Scientific classification
- Kingdom: Plantae
- Clade: Tracheophytes
- Clade: Angiosperms
- Clade: Eudicots
- Clade: Asterids
- Order: Asterales
- Family: Asteraceae
- Genus: Cirsium
- Species: C. wrightii
- Binomial name: Cirsium wrightii A.Gray
- Synonyms: Carduus wrightii A.Heller; Cnicus wrightii (A. Gray) A. Gray;

= Cirsium wrightii =

- Genus: Cirsium
- Species: wrightii
- Authority: A.Gray
- Conservation status: G2
- Synonyms: Carduus wrightii A.Heller, Cnicus wrightii (A. Gray) A. Gray

Species of thistle

Cirsium wrightii, or Wright's marsh thistle, is an endangered species of North American plants in the family Asteraceae. It is a monocarpic perennial sometimes reaching as much as 300 cm (10 feet) in height.

The species was originally collected in 1851 in Arizona by Charles Wright.

==Distribution==
Wright's marsh thistle is known to be found at the present time in only 7 counties in South-Central New Mexico. It has also, however, known to have existed in the past in Sonora, Chihuahua, Texas and Arizona. There are many hypotheses over what caused the shrinkage of the species, of which one is drought. Since these are wetland plants, a decrease in water has detrimental effects on their survival.

==Habitat and ecology==
Since it is a wetland residing plant, this species prefers moist environments, such as mountain slopes, forests, and marshes on the edges of rivers and ponds. These plants are most commonly found in low-elevation wetlands in the barren desert, and occur often in alkaline soils. It is a monocarpic perennial (or a biennial), and flowers in its second year from August to October. This species is known to interact with Cirsium texanum and Cirsium vinaceum and some hybrids have even been spotted.

==Morphology==
Wright's marsh thistle is most known for its extraordinary height of up to 300 cm (10 feet). It has a central stalk with leaves and various flowering branches up the stem. Wright's marsh thistle has prickly spines that protrude from the central stalk. It consists of a single stalk that is swathed with leaves. These stem leaves, along with the basal leaves, are both succulent. The basal leaves are prickly and can average about 30 cm in measurement. Many branches arise from the top of the stalk, of which the longest branches are the flowering ones. Each of the many branches has a flowering head at the end. The style tips are 3 mm long, and can be either white or pale pink.

==Conservation status==
Cirsium wrightii, according to the United States Fish and Wildlife Service, is listed as Threatened endangered species list.

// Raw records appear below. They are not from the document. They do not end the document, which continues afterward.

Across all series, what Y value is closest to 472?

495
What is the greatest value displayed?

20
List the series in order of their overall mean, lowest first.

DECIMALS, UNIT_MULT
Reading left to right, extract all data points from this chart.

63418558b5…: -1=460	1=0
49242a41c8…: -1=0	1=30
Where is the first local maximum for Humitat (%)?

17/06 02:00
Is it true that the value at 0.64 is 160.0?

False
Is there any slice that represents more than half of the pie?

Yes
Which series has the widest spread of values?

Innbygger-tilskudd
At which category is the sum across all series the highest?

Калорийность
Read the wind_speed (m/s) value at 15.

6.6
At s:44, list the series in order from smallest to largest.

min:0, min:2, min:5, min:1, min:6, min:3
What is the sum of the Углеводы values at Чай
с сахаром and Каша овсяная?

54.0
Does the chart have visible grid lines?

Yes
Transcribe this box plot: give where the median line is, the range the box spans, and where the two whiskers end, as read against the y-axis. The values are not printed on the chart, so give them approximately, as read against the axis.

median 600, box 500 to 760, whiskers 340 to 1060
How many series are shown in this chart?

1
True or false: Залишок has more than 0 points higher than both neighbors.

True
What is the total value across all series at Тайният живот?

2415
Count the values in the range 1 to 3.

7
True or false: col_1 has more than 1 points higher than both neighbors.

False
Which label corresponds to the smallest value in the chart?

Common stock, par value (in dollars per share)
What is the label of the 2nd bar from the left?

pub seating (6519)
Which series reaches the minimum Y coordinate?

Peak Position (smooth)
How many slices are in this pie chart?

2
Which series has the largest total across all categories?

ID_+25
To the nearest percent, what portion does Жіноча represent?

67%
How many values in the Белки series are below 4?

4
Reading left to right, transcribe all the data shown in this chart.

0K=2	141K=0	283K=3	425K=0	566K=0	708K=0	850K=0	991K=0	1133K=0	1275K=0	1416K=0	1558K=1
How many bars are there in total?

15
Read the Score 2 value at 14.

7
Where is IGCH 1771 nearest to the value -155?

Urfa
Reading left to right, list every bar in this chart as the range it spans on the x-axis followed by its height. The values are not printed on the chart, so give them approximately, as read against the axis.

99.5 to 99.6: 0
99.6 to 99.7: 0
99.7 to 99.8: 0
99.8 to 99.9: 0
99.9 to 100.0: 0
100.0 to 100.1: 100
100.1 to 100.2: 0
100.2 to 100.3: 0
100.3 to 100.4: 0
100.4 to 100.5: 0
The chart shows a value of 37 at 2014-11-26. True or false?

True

Based on a study done by the WildEarth Guardians Organization, Cirsium wrightii has a high chance of grappling with the risk of extinction due to some of the aforementioned threats. They filed a petition on October 9, 2008 for this species to be added to the Endangered Species Act.

===Causes of threat===
There are a number of threats to this plant. Because it is a marshland plant, it needs ongoing and abundant access to water. Unfortunately, the environments that it resides in are susceptible to drought. Water availability is dependent on yearly percolation patterns. Habitat loss is also a cause of threat, as it results in competition with new introduced and sometimes invasive species.